Apart from the images, reproduce every record word for word.

[Dataset items]
····················
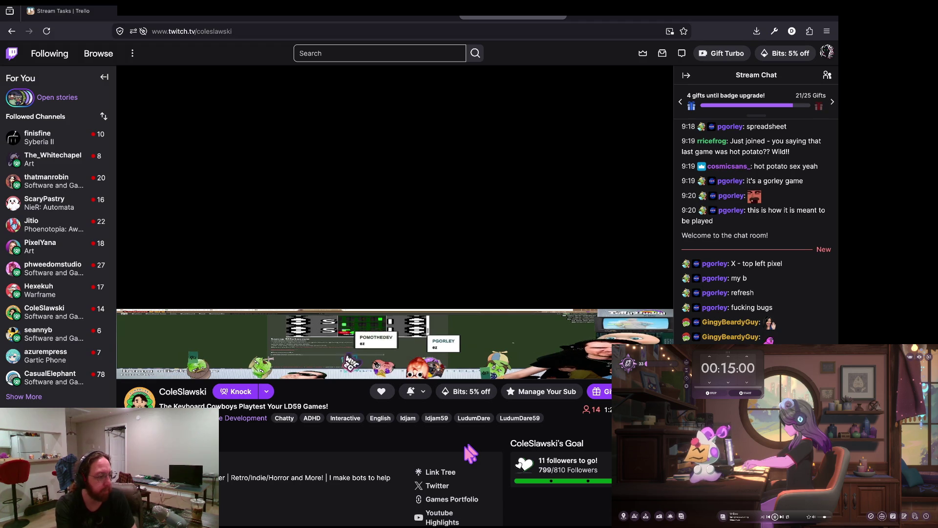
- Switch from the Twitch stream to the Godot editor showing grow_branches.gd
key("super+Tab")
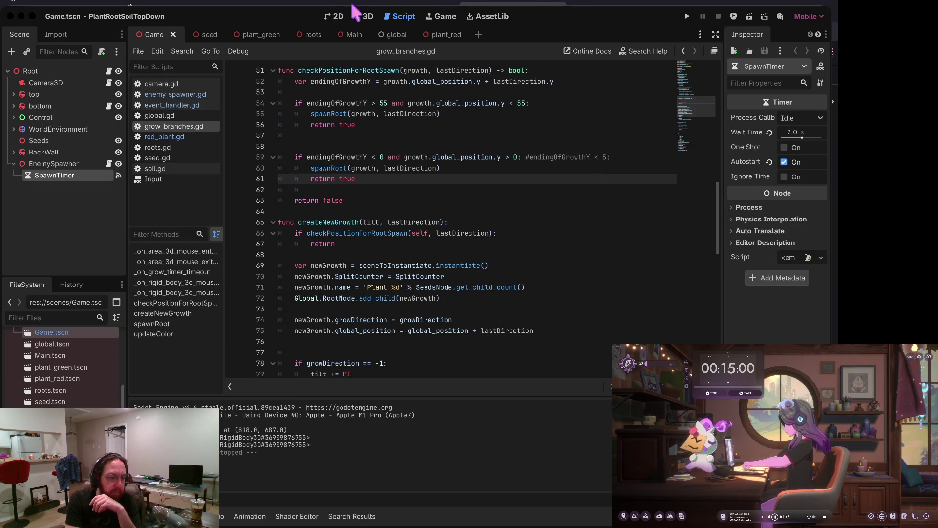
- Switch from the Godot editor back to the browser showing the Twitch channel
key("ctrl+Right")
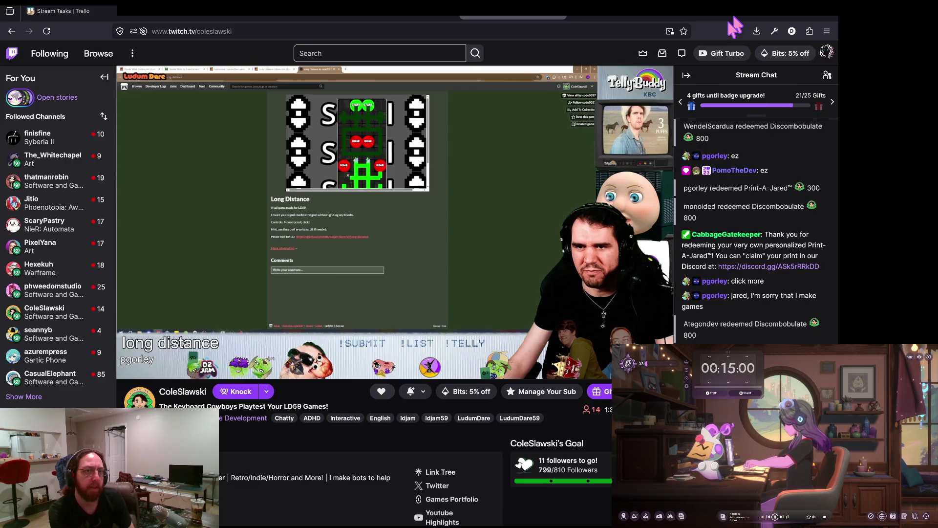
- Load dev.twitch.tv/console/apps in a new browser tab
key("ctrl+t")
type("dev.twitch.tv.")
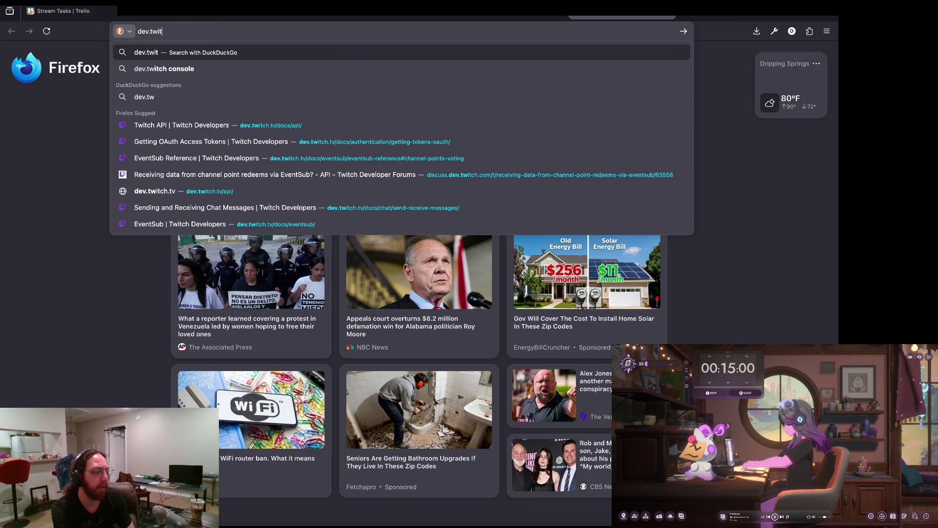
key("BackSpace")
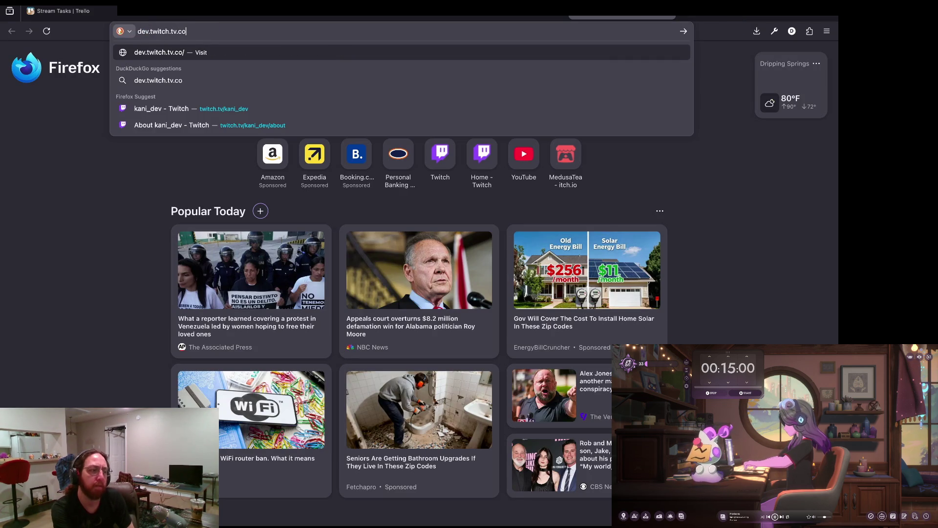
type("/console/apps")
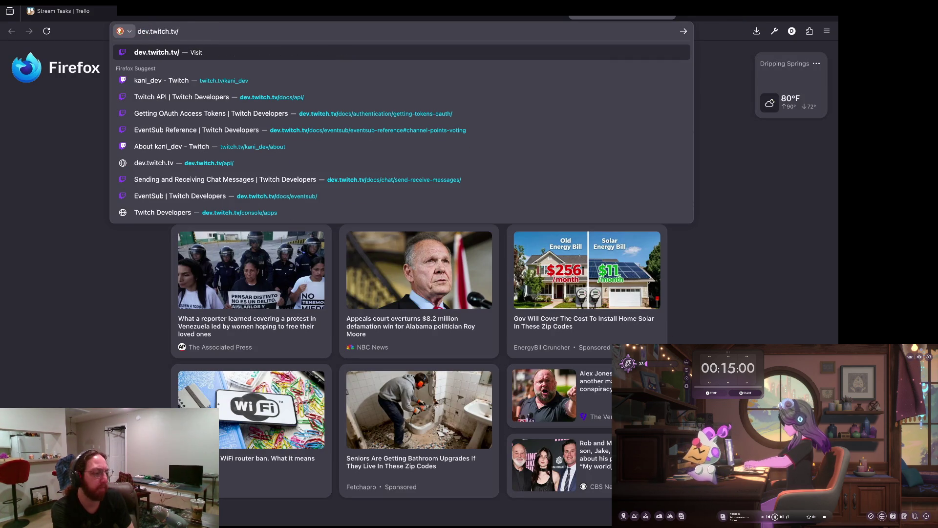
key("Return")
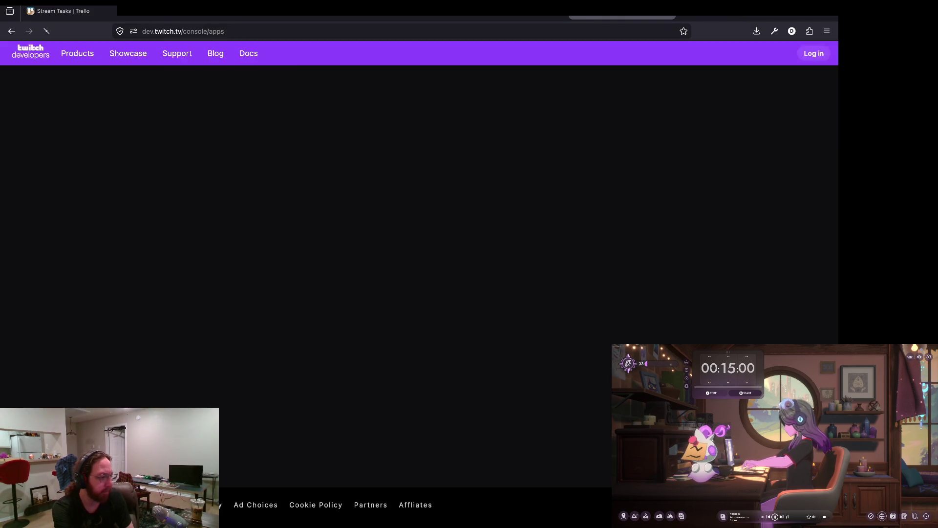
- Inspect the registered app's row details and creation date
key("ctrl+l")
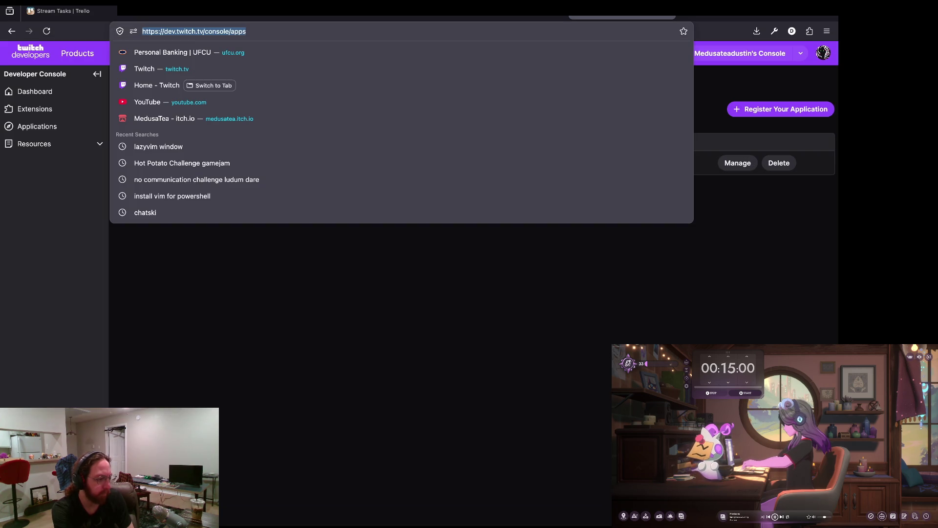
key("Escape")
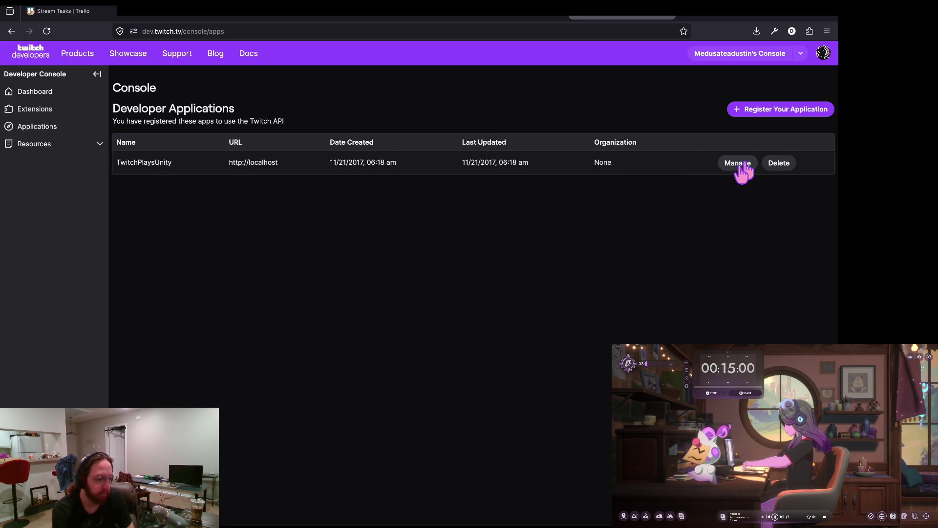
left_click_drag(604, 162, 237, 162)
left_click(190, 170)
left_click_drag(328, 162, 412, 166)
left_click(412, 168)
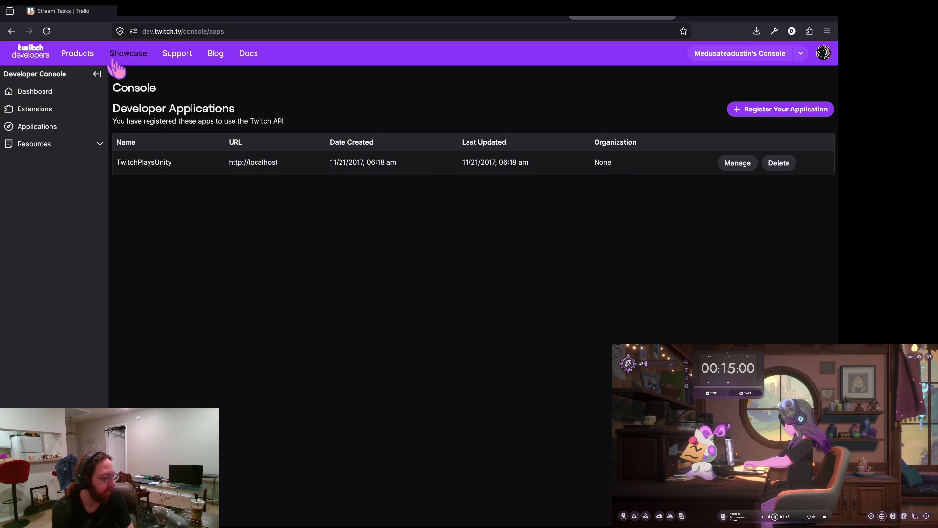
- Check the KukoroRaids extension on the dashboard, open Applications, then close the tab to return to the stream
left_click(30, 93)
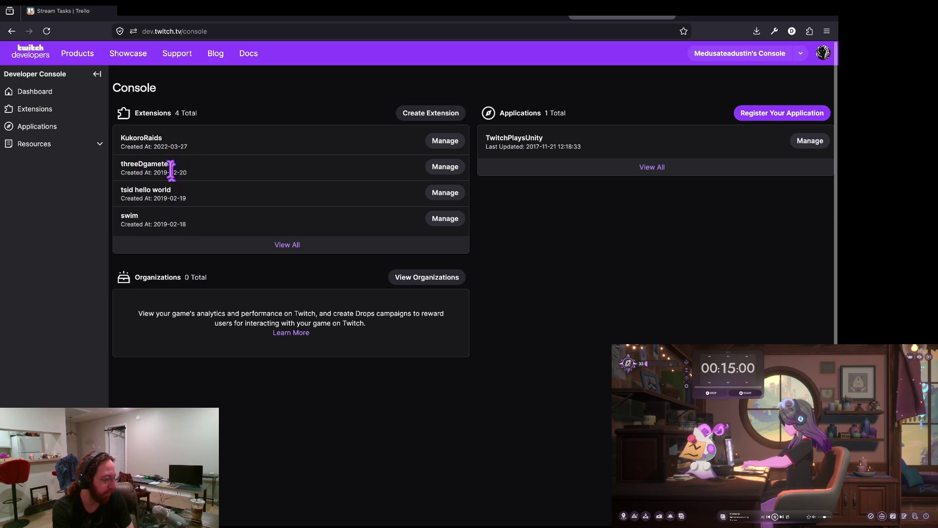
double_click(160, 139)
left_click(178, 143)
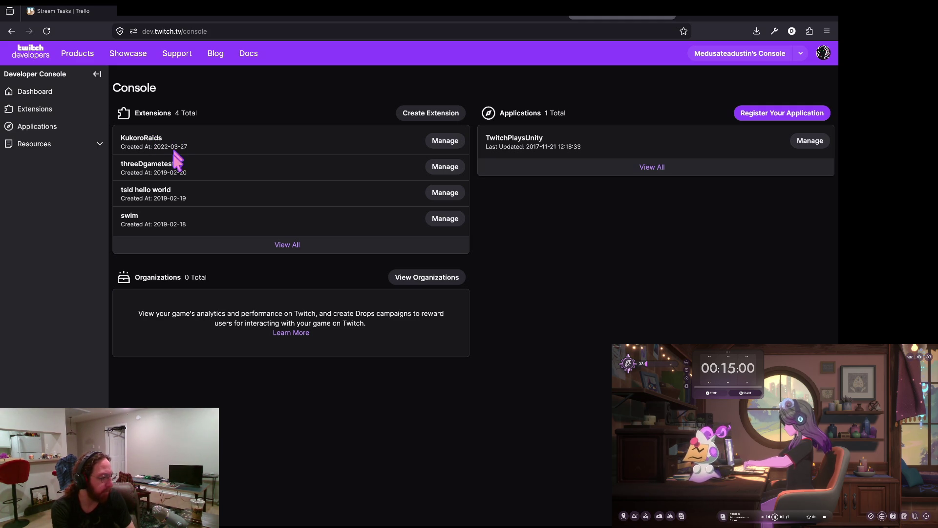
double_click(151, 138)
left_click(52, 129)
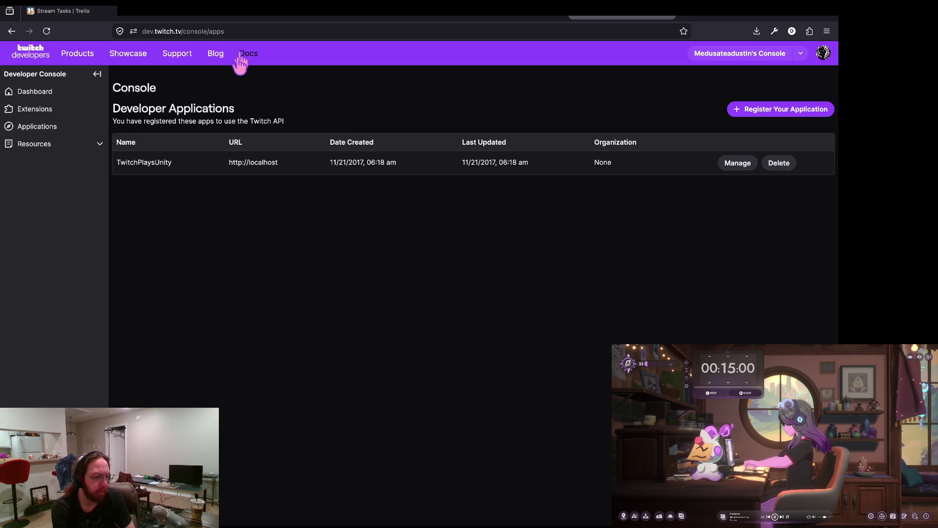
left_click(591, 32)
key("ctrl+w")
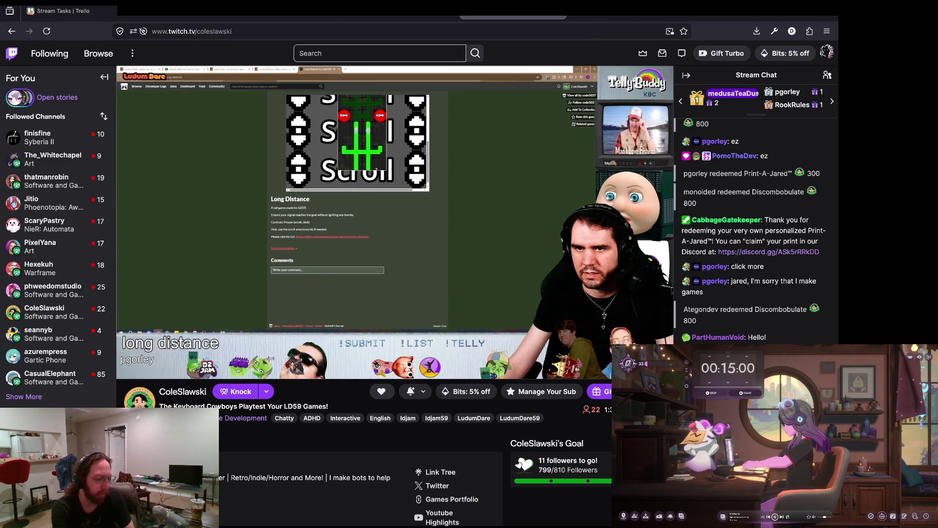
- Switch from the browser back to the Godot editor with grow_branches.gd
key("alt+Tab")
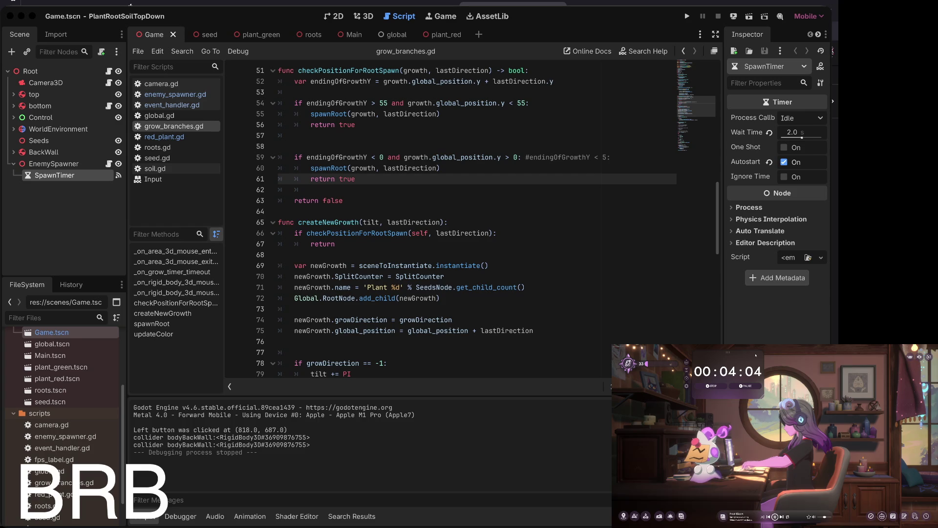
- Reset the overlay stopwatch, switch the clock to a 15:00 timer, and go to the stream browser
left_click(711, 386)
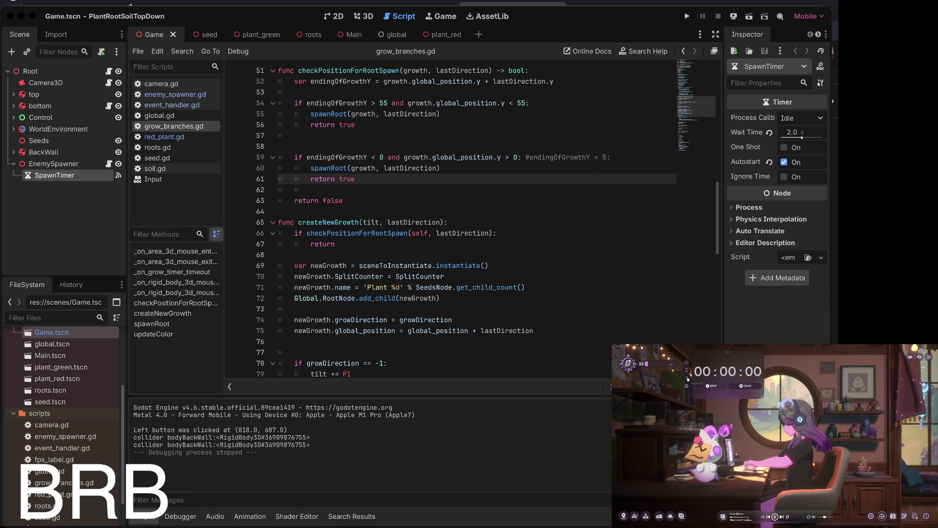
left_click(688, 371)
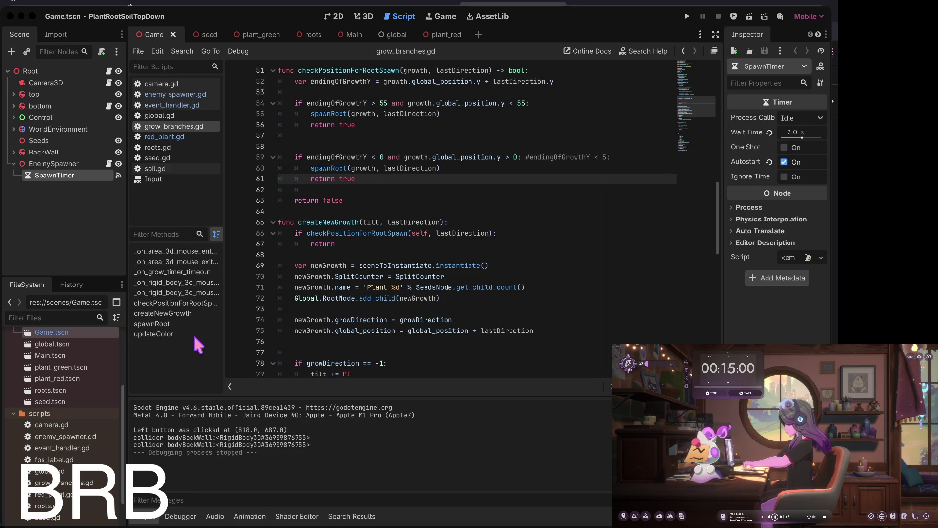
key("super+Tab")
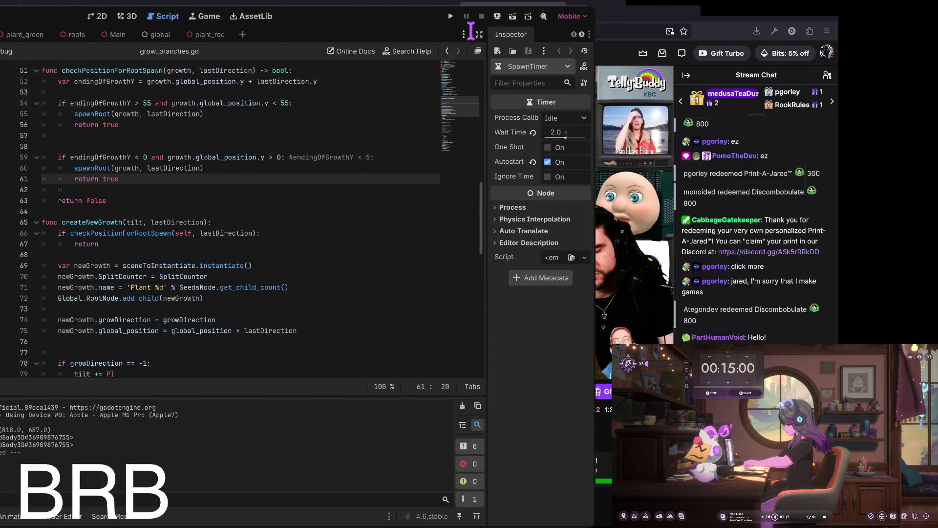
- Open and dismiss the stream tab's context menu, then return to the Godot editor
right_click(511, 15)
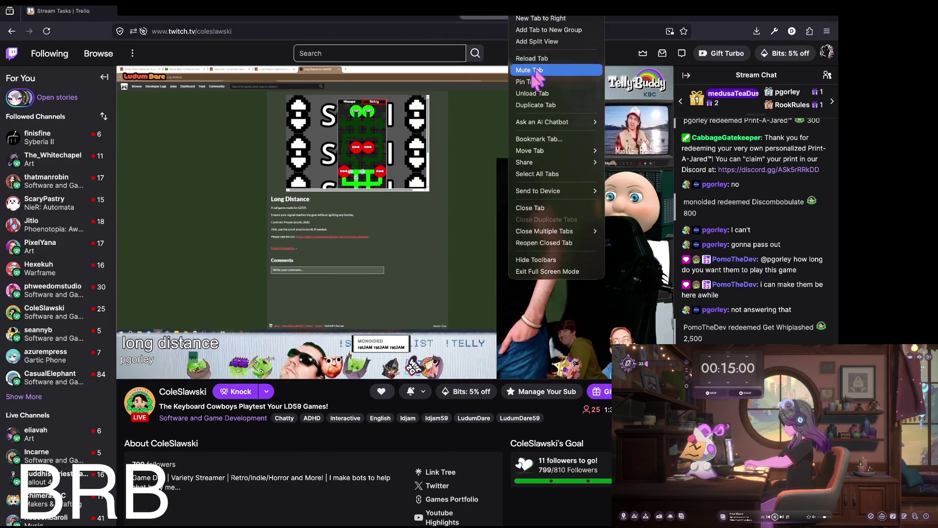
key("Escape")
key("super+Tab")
····················
● The answer
- Switch from the Twitch stream to the Godot editor showing grow_branches.gd
key("super+Tab")
- Switch from the Godot editor back to the browser showing the Twitch channel
key("ctrl+Right")
- Load dev.twitch.tv/console/apps in a new browser tab
key("ctrl+t")
type("dev.twitch.tv.")
key("BackSpace")
type("/console/apps")
key("Return")
- Inspect the registered app's row details and creation date
key("ctrl+l")
key("Escape")
left_click_drag(604, 162, 237, 162)
left_click(190, 170)
left_click_drag(328, 162, 412, 166)
left_click(412, 168)
- Check the KukoroRaids extension on the dashboard, open Applications, then close the tab to return to the stream
left_click(30, 93)
double_click(160, 139)
left_click(178, 143)
double_click(151, 138)
left_click(52, 129)
left_click(591, 32)
key("ctrl+w")
- Switch from the browser back to the Godot editor with grow_branches.gd
key("alt+Tab")
- Reset the overlay stopwatch, switch the clock to a 15:00 timer, and go to the stream browser
left_click(711, 386)
left_click(688, 371)
key("super+Tab")
- Open and dismiss the stream tab's context menu, then return to the Godot editor
right_click(511, 15)
key("Escape")
key("super+Tab")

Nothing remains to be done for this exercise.